The irony is not lost on members of the society.

“Fighting against the division at home, the society managed to unite the two communities abroad,” said Angelos Sofokleous, former president of the society and the person responsible, along with former vice-president, Desiree Birinci, of reviving the society in 2015 after it became inactive for a period that year.

As long as each community remains confined to its own bubble, Sofokleous added, prejudices and false beliefs will thrive.

“Student societies abroad have the ability to export bicommunal initiatives to a neutral environment, foster inter-communal friendships and become structural tools for peace-building among Cypriot youth,” said Birinci. “The Cypriot Society of Durham successfully achieves this and provides young Cypriots, mostly away from home for the first time, with a heartfelt sense of the familiar.”
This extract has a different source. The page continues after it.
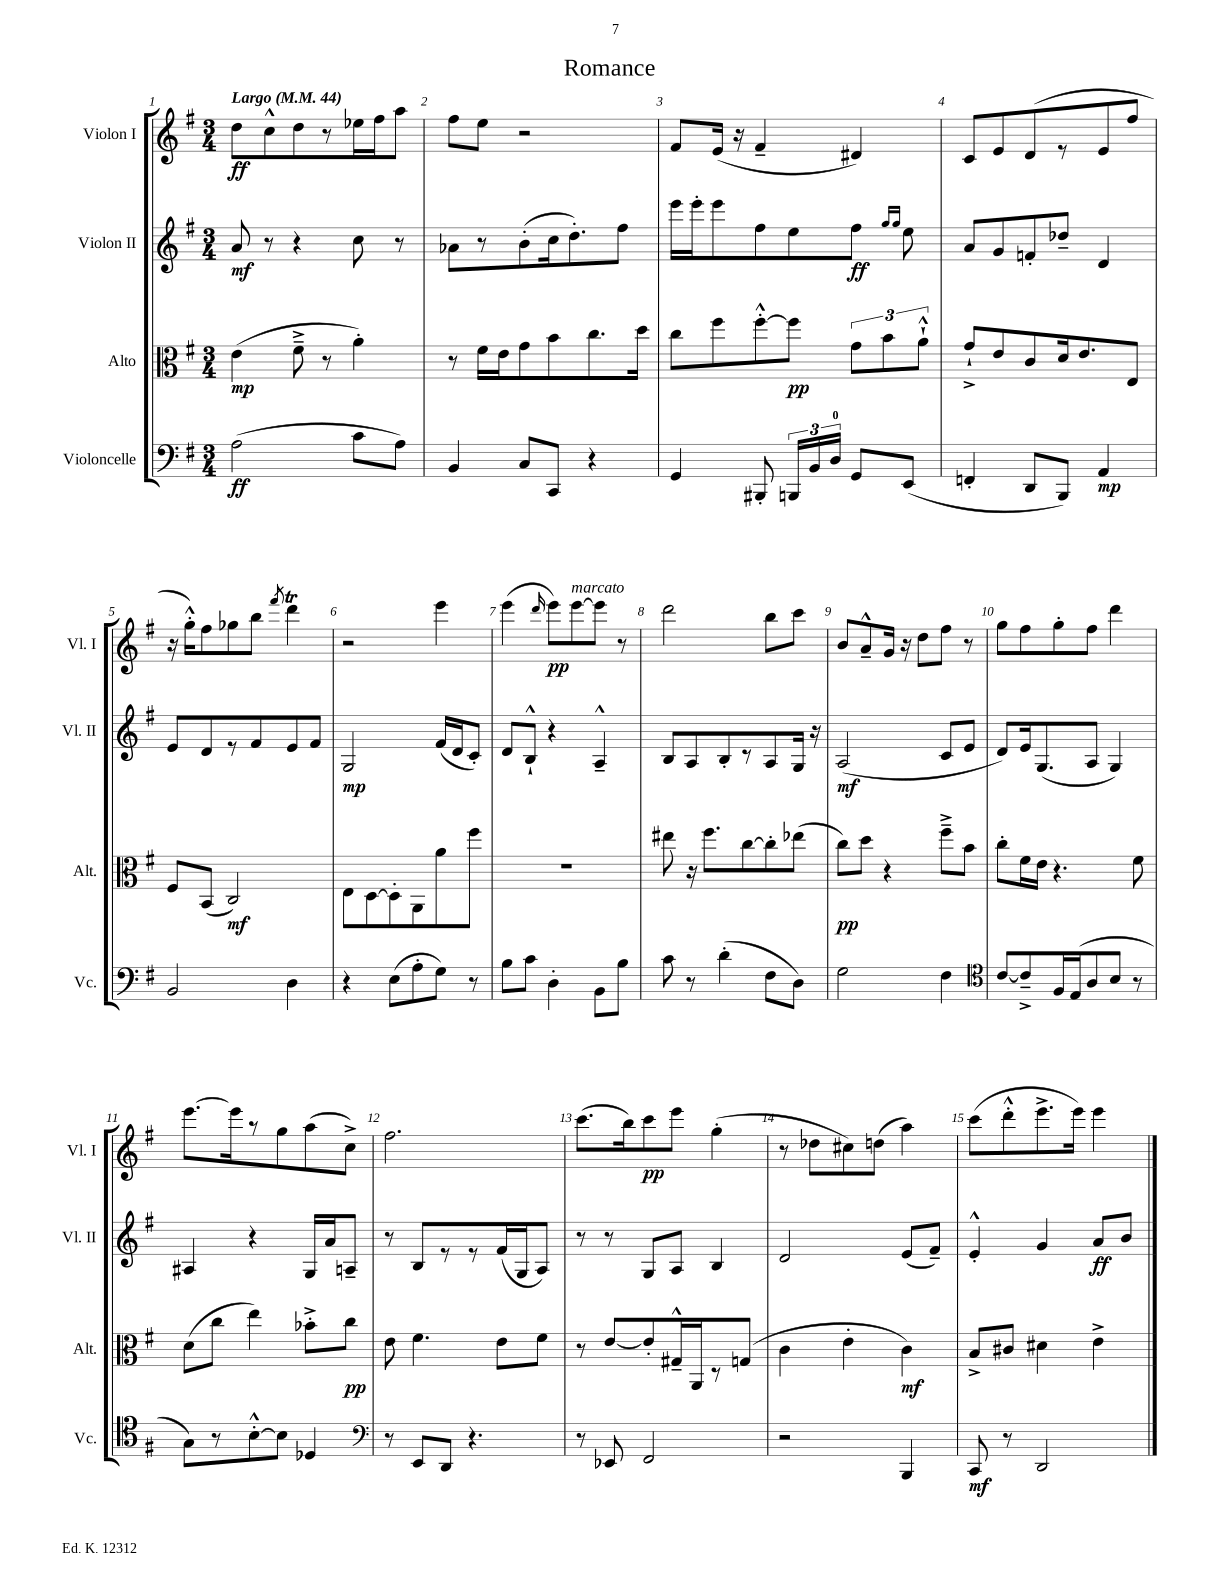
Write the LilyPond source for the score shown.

A recent Zorba dancing event by the Cypriot society at Durham University

This was also true for Cheyenne Keana Yucelen, member of the society and former secretary: “It felt like a new home far away from home; our cultural similarities were so prominent that our differences paled in comparison.”
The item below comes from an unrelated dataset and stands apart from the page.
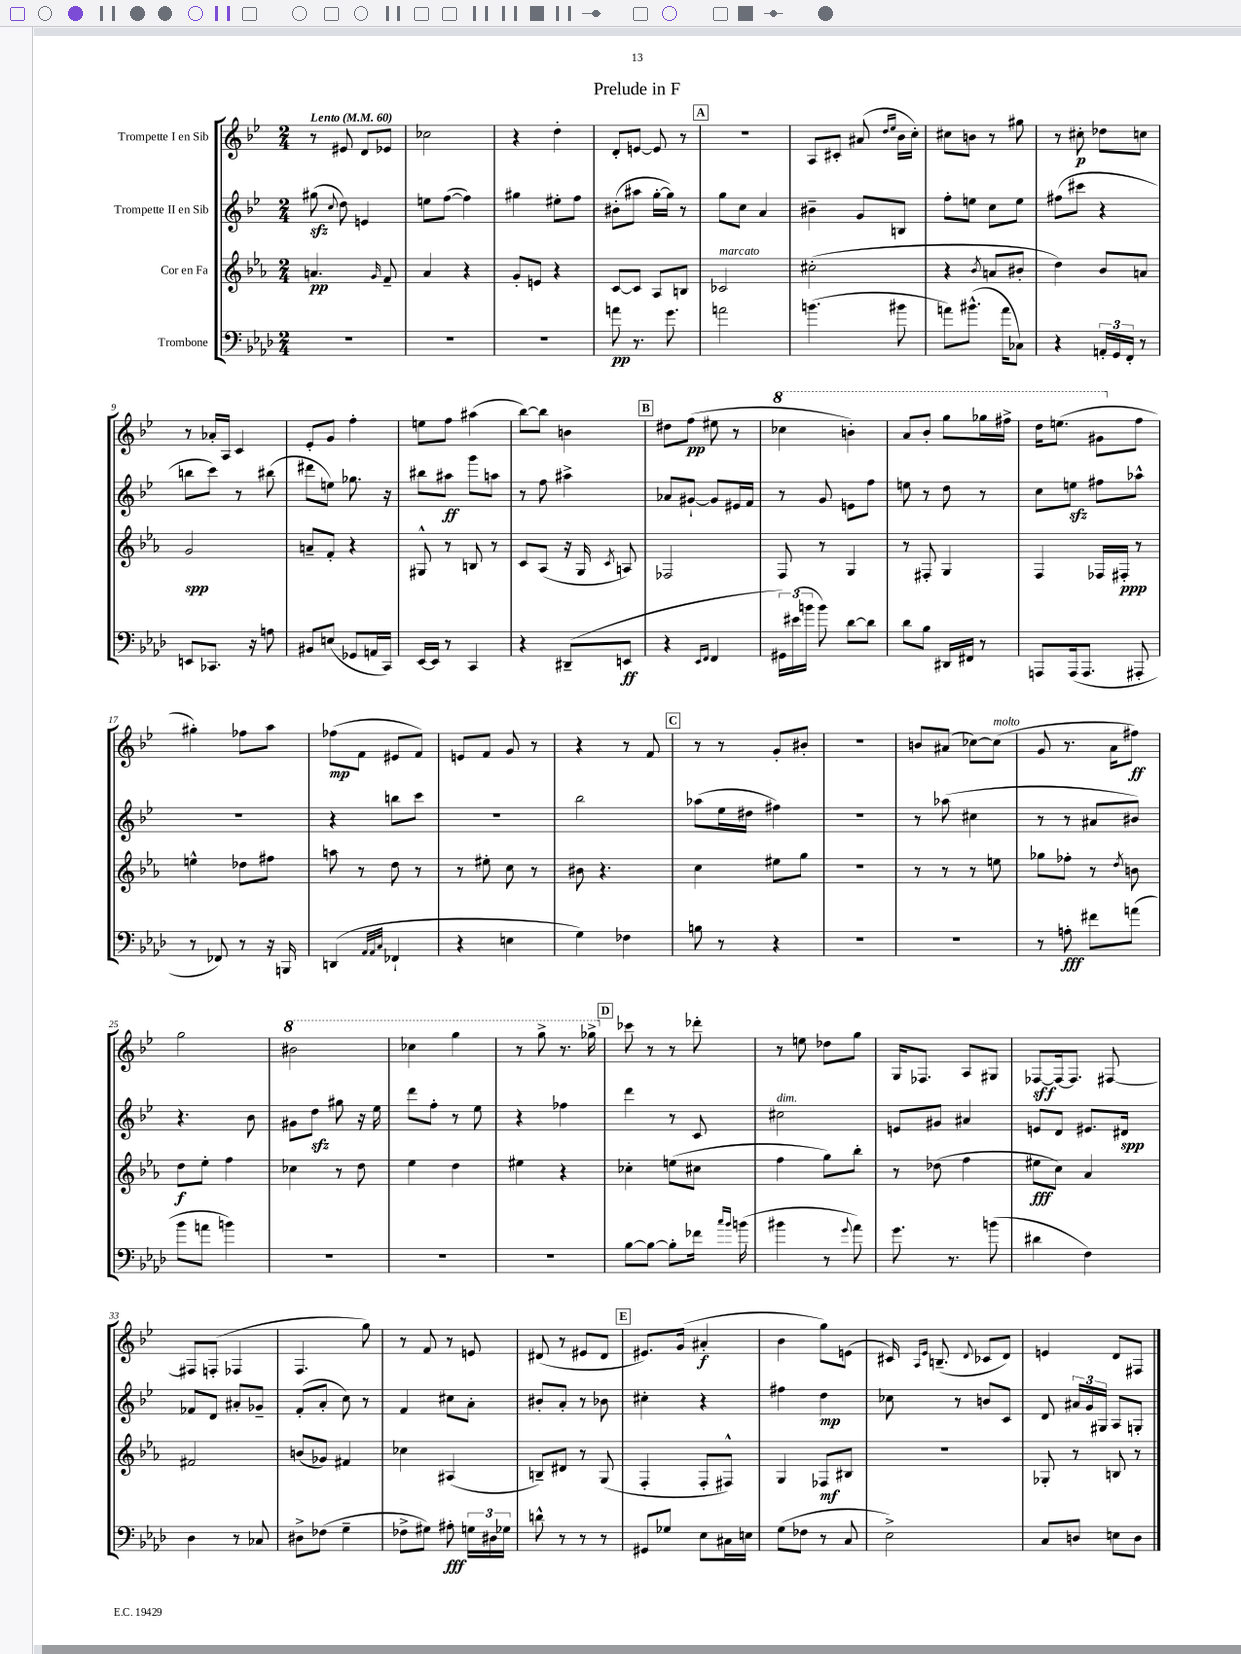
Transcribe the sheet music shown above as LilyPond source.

A common Cypriot identity does not mean that the two separate ethnic identities of Greek and Turkish Cypriots are glossed over or that they are merged into one, but that through the identification of common characteristics in history, culture, society and tradition, the two are elevated to an equal footing.

“It can sometimes be difficult for both communities to forgive the mistakes of the past,” said the society’s executive committee. “What we wish, is not to forget these events, but to instead acknowledge that as the younger generation, we are not responsible for the misdeeds of the older generations, and realise that we are able to form true friendships between us.”

“The society is active in organising events and socials which facilitate bringing people closer together and has been incredibly successful in doing so, to the extent that the only barrier that exists between members of the society from the two communities is that of language,” said Sofokleous.

At a time when the Cyprus problem continues to witness a political stalemate, bicommunal initiatives and partnerships continue to sprout up regardless. just one example is nearly 700 Greek and Turkish Cypriots that collaborated and submitted their applications for the Stelios Bicommunal Awards 2018.

However, back in 2013, Durham’s Cypriot Society was the first across UK universities to promote a common Cypriotism instead of its exclusively Greek or Turkish manifestations.

Today, according to Cufoglu, a Cyprus Friendship group has formed in Sussex, and the Greek Cypriot and Turkish Cypriot societies are merging into one in Essex.

“I hope more will come,” Cufoglu said.

However, these initiatives continue to be exceptions to the rule, as they are not encouraged, especially for the young.

“Before coming to Durham University, I had only met and talked to a Turkish Cypriot once or twice… It is saddening that, throughout my whole life in Cyprus, there was minimal effort by my school, family, or government to persuade me to get to know the other community and interact with it,” Sofokleous said.

“My first interaction with Turkish Cypriots felt like I was discovering a room in my house that I never knew existed. A room which not only felt like home; it was home. I got to know people whose traditions, behaviour, way of thinking, way of expression, and manners, were not only similar to mine, or what I wrongly considered to be mine – i.e. solely belonging to my own community – it was identical. We shared a mutual identity: the Cypriot identity.”